## [Exercise]
Keeping every word in place, write out the entries that come next.

Stored items:
== Segment start ==
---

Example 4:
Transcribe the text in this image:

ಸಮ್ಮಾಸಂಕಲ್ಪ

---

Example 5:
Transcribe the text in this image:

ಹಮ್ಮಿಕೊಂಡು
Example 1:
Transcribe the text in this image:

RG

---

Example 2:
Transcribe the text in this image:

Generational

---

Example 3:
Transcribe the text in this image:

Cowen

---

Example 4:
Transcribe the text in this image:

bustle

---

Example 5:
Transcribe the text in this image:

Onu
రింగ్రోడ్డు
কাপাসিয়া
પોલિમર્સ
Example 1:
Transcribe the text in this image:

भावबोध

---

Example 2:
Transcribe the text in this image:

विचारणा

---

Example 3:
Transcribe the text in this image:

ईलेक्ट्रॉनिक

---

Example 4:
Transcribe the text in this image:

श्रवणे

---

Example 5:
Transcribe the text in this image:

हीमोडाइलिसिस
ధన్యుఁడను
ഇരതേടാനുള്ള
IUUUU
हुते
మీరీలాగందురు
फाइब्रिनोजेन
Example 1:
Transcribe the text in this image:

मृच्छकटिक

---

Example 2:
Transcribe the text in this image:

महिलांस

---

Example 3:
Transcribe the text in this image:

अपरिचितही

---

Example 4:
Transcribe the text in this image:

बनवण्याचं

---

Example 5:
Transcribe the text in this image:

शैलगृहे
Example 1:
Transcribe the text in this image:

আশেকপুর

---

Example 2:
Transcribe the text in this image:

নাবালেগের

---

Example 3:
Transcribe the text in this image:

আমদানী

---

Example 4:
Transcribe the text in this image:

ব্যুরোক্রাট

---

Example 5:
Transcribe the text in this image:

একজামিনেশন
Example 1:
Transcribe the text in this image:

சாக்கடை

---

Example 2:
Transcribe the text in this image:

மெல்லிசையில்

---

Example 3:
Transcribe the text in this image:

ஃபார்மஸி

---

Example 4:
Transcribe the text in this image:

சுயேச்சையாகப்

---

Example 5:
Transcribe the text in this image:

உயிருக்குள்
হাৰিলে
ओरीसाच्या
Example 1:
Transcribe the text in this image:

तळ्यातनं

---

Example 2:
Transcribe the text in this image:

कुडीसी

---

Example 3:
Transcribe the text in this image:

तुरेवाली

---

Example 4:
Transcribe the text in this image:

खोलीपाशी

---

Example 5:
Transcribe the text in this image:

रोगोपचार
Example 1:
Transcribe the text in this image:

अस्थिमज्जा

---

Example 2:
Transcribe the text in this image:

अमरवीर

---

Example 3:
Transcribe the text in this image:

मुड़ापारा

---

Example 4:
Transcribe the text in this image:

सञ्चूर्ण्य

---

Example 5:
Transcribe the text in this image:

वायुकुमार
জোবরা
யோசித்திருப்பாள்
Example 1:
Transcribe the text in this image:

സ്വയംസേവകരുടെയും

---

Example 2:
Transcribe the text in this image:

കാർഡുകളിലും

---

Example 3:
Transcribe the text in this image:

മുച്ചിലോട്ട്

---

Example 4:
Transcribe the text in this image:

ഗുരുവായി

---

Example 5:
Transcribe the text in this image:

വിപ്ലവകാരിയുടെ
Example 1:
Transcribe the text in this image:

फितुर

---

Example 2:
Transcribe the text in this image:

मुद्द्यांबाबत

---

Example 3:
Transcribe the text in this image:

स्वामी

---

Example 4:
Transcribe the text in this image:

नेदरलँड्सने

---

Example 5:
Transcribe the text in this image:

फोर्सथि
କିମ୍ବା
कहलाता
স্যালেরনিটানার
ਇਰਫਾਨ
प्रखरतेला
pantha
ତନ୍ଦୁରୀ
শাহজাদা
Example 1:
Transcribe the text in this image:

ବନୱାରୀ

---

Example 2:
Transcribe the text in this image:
== Segment end ==
## [Written solution]
---

Example 4:
Transcribe the text in this image:

ಸಮ್ಮಾಸಂಕಲ್ಪ

---

Example 5:
Transcribe the text in this image:

ಹಮ್ಮಿಕೊಂಡು
Example 1:
Transcribe the text in this image:

RG

---

Example 2:
Transcribe the text in this image:

Generational

---

Example 3:
Transcribe the text in this image:

Cowen

---

Example 4:
Transcribe the text in this image:

bustle

---

Example 5:
Transcribe the text in this image:

Onu
రింగ్రోడ్డు
কাপাসিয়া
પોલિમર્સ
Example 1:
Transcribe the text in this image:

भावबोध

---

Example 2:
Transcribe the text in this image:

विचारणा

---

Example 3:
Transcribe the text in this image:

ईलेक्ट्रॉनिक

---

Example 4:
Transcribe the text in this image:

श्रवणे

---

Example 5:
Transcribe the text in this image:

हीमोडाइलिसिस
ధన్యుఁడను
ഇരതേടാനുള്ള
IUUUU
हुते
మీరీలాగందురు
फाइब्रिनोजेन
Example 1:
Transcribe the text in this image:

मृच्छकटिक

---

Example 2:
Transcribe the text in this image:

महिलांस

---

Example 3:
Transcribe the text in this image:

अपरिचितही

---

Example 4:
Transcribe the text in this image:

बनवण्याचं

---

Example 5:
Transcribe the text in this image:

शैलगृहे
Example 1:
Transcribe the text in this image:

আশেকপুর

---

Example 2:
Transcribe the text in this image:

নাবালেগের

---

Example 3:
Transcribe the text in this image:

আমদানী

---

Example 4:
Transcribe the text in this image:

ব্যুরোক্রাট

---

Example 5:
Transcribe the text in this image:

একজামিনেশন
Example 1:
Transcribe the text in this image:

சாக்கடை

---

Example 2:
Transcribe the text in this image:

மெல்லிசையில்

---

Example 3:
Transcribe the text in this image:

ஃபார்மஸி

---

Example 4:
Transcribe the text in this image:

சுயேச்சையாகப்

---

Example 5:
Transcribe the text in this image:

உயிருக்குள்
হাৰিলে
ओरीसाच्या
Example 1:
Transcribe the text in this image:

तळ्यातनं

---

Example 2:
Transcribe the text in this image:

कुडीसी

---

Example 3:
Transcribe the text in this image:

तुरेवाली

---

Example 4:
Transcribe the text in this image:

खोलीपाशी

---

Example 5:
Transcribe the text in this image:

रोगोपचार
Example 1:
Transcribe the text in this image:

अस्थिमज्जा

---

Example 2:
Transcribe the text in this image:

अमरवीर

---

Example 3:
Transcribe the text in this image:

मुड़ापारा

---

Example 4:
Transcribe the text in this image:

सञ्चूर्ण्य

---

Example 5:
Transcribe the text in this image:

वायुकुमार
জোবরা
யோசித்திருப்பாள்
Example 1:
Transcribe the text in this image:

സ്വയംസേവകരുടെയും

---

Example 2:
Transcribe the text in this image:

കാർഡുകളിലും

---

Example 3:
Transcribe the text in this image:

മുച്ചിലോട്ട്

---

Example 4:
Transcribe the text in this image:

ഗുരുവായി

---

Example 5:
Transcribe the text in this image:

വിപ്ലവകാരിയുടെ
Example 1:
Transcribe the text in this image:

फितुर

---

Example 2:
Transcribe the text in this image:

मुद्द्यांबाबत

---

Example 3:
Transcribe the text in this image:

स्वामी

---

Example 4:
Transcribe the text in this image:

नेदरलँड्सने

---

Example 5:
Transcribe the text in this image:

फोर्सथि
କିମ୍ବା
कहलाता
স্যালেরনিটানার
ਇਰਫਾਨ
प्रखरतेला
pantha
ତନ୍ଦୁରୀ
শাহজাদা
Example 1:
Transcribe the text in this image:

ବନୱାରୀ

---

Example 2:
Transcribe the text in this image:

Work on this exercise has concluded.